Text zur Analyse:
· · · · · · ·

Antwort auf Frage 2: „sie geht davon aus“, dass von den beteiligten Unternehmen die Vorgaben aus den Sanktionen eingehalten werden.
Mit Blick auf das Genehmigungsverfahren an der Anlandestelle in Mecklenburg-Vorpommern sagt die Bundesregierung, ihr sei zwar bekannt, dass Stellungnahmen zu Nord Stream 2 aus Dänemark, Polen, Schweden, Finnland, Lettland, Litauen und Estland bei den zuständigen deutschen Behörden eingegangen seien, gibt jedoch unter Verweis auf die derzeitige Auswertungsphase vor, keine Schlussfolgerungen daraus ziehen zu können (Antwort auf Frage 11).
Zudem unterstützt sie den von der EU Kommission vorgeschlagenen Rechtsrahmen für Nord Stream II nicht (Frage 16, beantwortet in der Mitte von Antwort 23).
Zur Ukraine:
Es zeigt sich hier ein eklatanter Widerspruch zwischen der offiziellen Linie der Bundesregierung bzgl. der Sanktionen gegen Russland sowie der politischen Unterstützung der Ukraine und den jetzigen Antworten des Wirtschaftsministeriums auf unsere Kleine Anfrage: So wird an anderer Stelle von Seiten der Bundesregierung öffentlich betont, dass Nord Stream 2 auch nach 2019 nicht zu Lasten der Gaslieferungen durch die Ukraine gehen dürfe, auf die Frage, ob sie das auch vertraglich verankern wolle, antwortet das Wirtschaftsministerium jedoch nicht (Frage 21) und verweist lapidar darauf, dass man Gespräche mit der Ukraine bzgl. der Modernisierung des Netzes führe (Antwort auf Frage 13), die Vorarbeiten aber von ukrainischer Seite nicht geleistet wurden.
Zur europäischen Energieunion und den Klimazielen:
Absolut unverständlich ist hier die Antwort auf Frage 15: „Die Bundesregierung teilt nicht die Auffassung der EU-Kommission, wonach Nord Stream 2 „nicht zu den Zielen der Energieunion“ beitrage“ (Antwort auf Frage 15), im Gegenteil, sie verweist stattdessen auf die neuen Lagerstättenfelder in Russland, die für Europa erschlossen werden könnten, auf eine verbesserte Energieversorgungssicherheit in der EU und die Interkonnektion der Energienetze, wie auch auf die bessere Versorgung von Südosteuropa.
Ein Hauptgrund des ganzen Pakets zum Energiebinnenmarkt war und ist (verstärkt durch den Ukraine-Konflikt) die stärkere Unabhängigkeit Europas von Energieimporten, d.h. Diversifizierung. Eine neue Pipeline manifestiert hingegen diese Abhängigkeit. Zudem ist bekanntermaßen erklärtes Klimaziel, die fossile Energieerzeugung zu senken. Die Aussage, dass man statt auf Energieeinsparung und Effizienz mit der neuen Pipeline (und der Folgepipeline EUGAL in Deutschland) auf die Erschließung neuer Lagerstätten setze, unterstreicht, dass dieses auf 60 Jahre angelegte fossile Infrastrukturprojekt im massiven Widerspruch zu den europäischen Klimazielen steht.

· · · · · · ·

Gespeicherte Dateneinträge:
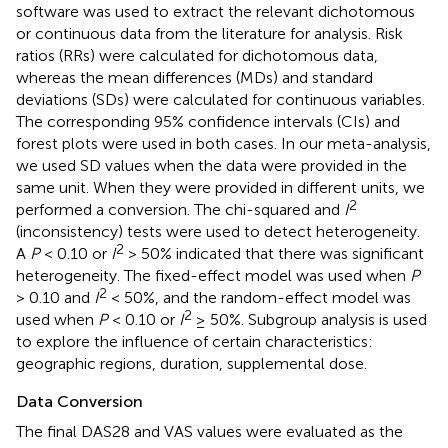
software was used to extract the relevant dichotomous
or continuous data from the literature for analysis. Risk
ratios (RRs) were calculated for dichotomous data,
whereas the mean differences (MDs) and standard
deviations (SDs) were calculated for continuous variables.
The corresponding 95% confidence intervals (CIs) and
forest plots were used in both cases. In our meta-analysis,
we used SD values when the data were provided in the
same unit. When they were provided in different units, we
2
performed a conversion. The chi-squared and
I
(inconsistency) tests were used to detect heterogeneity.
2
A
P
< 0.10 or
I
> 50% indicated that there was significant
heterogeneity. The fixed-effect model was used when
P
2
> 0.10 and
I
< 50%, and the random-effect model was
2
used when
P
< 0.10 or
I
≥ 50%. Subgroup analysis is used
to explore the influence of certain characteristics:
geographic regions, duration, supplemental dose.
Data Conversion
The final DAS28 and VAS values were evaluated as the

· · · · · · ·

Arbeitsaufträge:
a) Erläutern Sie in ein bis drei Sätzen, weshalb eine neue Pipeline laut dem Text zu Nord Stream 2 dem Paket zum Energiebinnenmarkt entgegensteht.
b) Ändern Sie im Text zu Nord Stream 2 den Abschnitt, der mit den Worten „Ein Hauptgrund des“ beginnt und mit „europäischen Klimazielen steht.“ endet, indem Sie „Diversifizierung“ durch „Streuung der Bezugsquellen“ ersetzen.

Lösungen der Aufgaben:
a) Ein Hauptgrund des Pakets zum Energiebinnenmarkt war und ist, verstärkt durch den Ukraine-Konflikt, die stärkere Unabhängigkeit Europas von Energieimporten, also Diversifizierung. Eine neue Pipeline manifestiert dagegen genau diese Abhängigkeit.

b)
Ein Hauptgrund des ganzen Pakets zum Energiebinnenmarkt war und ist (verstärkt durch den Ukraine-Konflikt) die stärkere Unabhängigkeit Europas von Energieimporten, d.h. Streuung der Bezugsquellen. Eine neue Pipeline manifestiert hingegen diese Abhängigkeit. Zudem ist bekanntermaßen erklärtes Klimaziel, die fossile Energieerzeugung zu senken. Die Aussage, dass man statt auf Energieeinsparung und Effizienz mit der neuen Pipeline (und der Folgepipeline EUGAL in Deutschland) auf die Erschließung neuer Lagerstätten setze, unterstreicht, dass dieses auf 60 Jahre angelegte fossile Infrastrukturprojekt im massiven Widerspruch zu den europäischen Klimazielen steht.